REQUIREMENT: Reproduce only what runs from the line containing "住所：神戸市東灘区御影塚町2‐1‐26" to the line containing "しまい、肝心の実務スキルが伴わないと、採用後に苦労す" in the records below, inclusive. Keep it exact, and keep the pictures out.

-- STUDY MATERIAL follows --

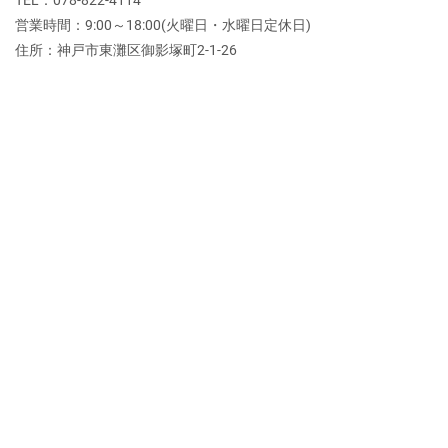
TEL：078-822-4114
営業時間：9:00～18:00(火曜日・水曜日定休日)
住所：神戸市東灘区御影塚町2‐1‐26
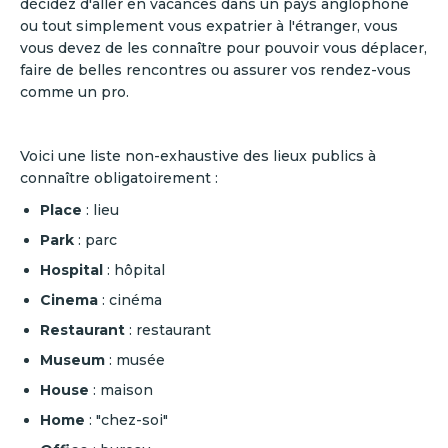
décidez d'aller en vacances dans un pays anglophone
ou tout simplement vous expatrier à l'étranger, vous
vous devez de les connaître pour pouvoir vous déplacer,
faire de belles rencontres ou assurer vos rendez-vous
comme un pro.
Voici une liste non-exhaustive des lieux publics à
connaître obligatoirement :
Place
: lieu
Park
: parc
Hospital
: hôpital
Cinema
: cinéma
Restaurant
: restaurant
Museum
: musée
House
: maison
Home
: "chez-soi"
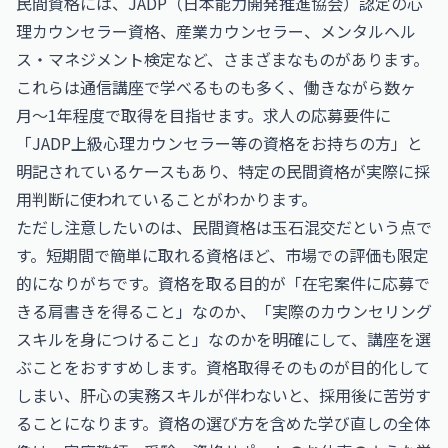
民間資格には、JADP（日本能力開発推進協会）認定の心
理カウンセラー資格、産業カウンセラー、メンタルヘル
ス・マネジメント検定など、さまざまなものがあります。
これらは通信講座で学べるものも多く、働きながら数ヶ
月〜1年程度で取得を目指せます。求人の応募要件に
「JADP上級心理カウンセラー等の資格をお持ちの方」と
明記されているケースもあり、特定の民間資格が実際に採
用判断に使われていることがわかります。
ただし注意したいのは、民間資格は玉石混交だという点で
す。短期間で簡単に取れる資格ほど、市場での評価も限定
的になりがちです。資格を取る目的が「在宅案件に応募で
きる肩書きを得ること」なのか、「実際のカウンセリング
スキルを身につけること」なのかを明確にして、講座を選
ぶことをおすすめします。資格取得そのものが目的化して
しまい、肝心の実務スキルが伴わないと、採用後に苦労す
ることになります。資格の選び方を含めた学び直しの全体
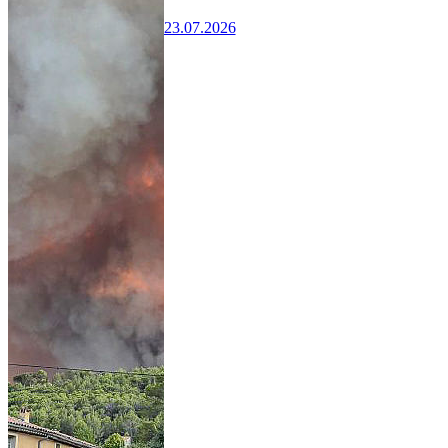
23.07.2026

-- STUDY MATERIAL concluded --

THE ANSWER:
住所：神戸市東灘区御影塚町2‐1‐26
décidez d'aller en vacances dans un pays anglophone
ou tout simplement vous expatrier à l'étranger, vous
vous devez de les connaître pour pouvoir vous déplacer,
faire de belles rencontres ou assurer vos rendez-vous
comme un pro.
Voici une liste non-exhaustive des lieux publics à
connaître obligatoirement :
Place
: lieu
Park
: parc
Hospital
: hôpital
Cinema
: cinéma
Restaurant
: restaurant
Museum
: musée
House
: maison
Home
: "chez-soi"
民間資格には、JADP（日本能力開発推進協会）認定の心
理カウンセラー資格、産業カウンセラー、メンタルヘル
ス・マネジメント検定など、さまざまなものがあります。
これらは通信講座で学べるものも多く、働きながら数ヶ
月〜1年程度で取得を目指せます。求人の応募要件に
「JADP上級心理カウンセラー等の資格をお持ちの方」と
明記されているケースもあり、特定の民間資格が実際に採
用判断に使われていることがわかります。
ただし注意したいのは、民間資格は玉石混交だという点で
す。短期間で簡単に取れる資格ほど、市場での評価も限定
的になりがちです。資格を取る目的が「在宅案件に応募で
きる肩書きを得ること」なのか、「実際のカウンセリング
スキルを身につけること」なのかを明確にして、講座を選
ぶことをおすすめします。資格取得そのものが目的化して
しまい、肝心の実務スキルが伴わないと、採用後に苦労す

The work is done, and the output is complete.